List each line of the data below that contains the word "subject".

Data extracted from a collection

╔══

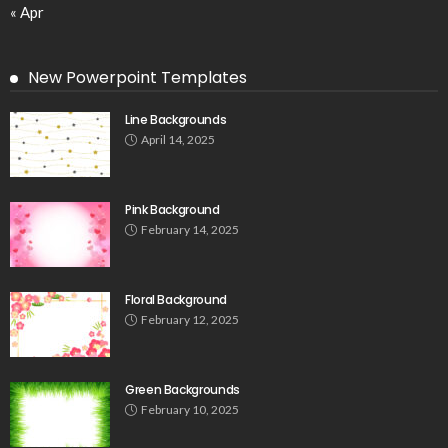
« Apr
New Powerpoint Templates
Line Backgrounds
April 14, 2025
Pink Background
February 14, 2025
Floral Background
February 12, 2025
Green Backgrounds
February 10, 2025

╚══
╔══

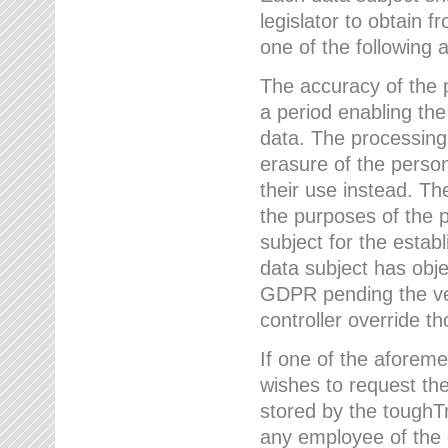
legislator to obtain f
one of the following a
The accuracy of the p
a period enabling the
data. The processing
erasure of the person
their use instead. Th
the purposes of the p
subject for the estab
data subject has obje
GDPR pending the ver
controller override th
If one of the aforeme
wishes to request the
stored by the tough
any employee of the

╚══
╔══

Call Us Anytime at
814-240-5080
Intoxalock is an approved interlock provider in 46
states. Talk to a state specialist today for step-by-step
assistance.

╚══

## SOLUTION TO THIS TASK
subject for the estab
data subject has obje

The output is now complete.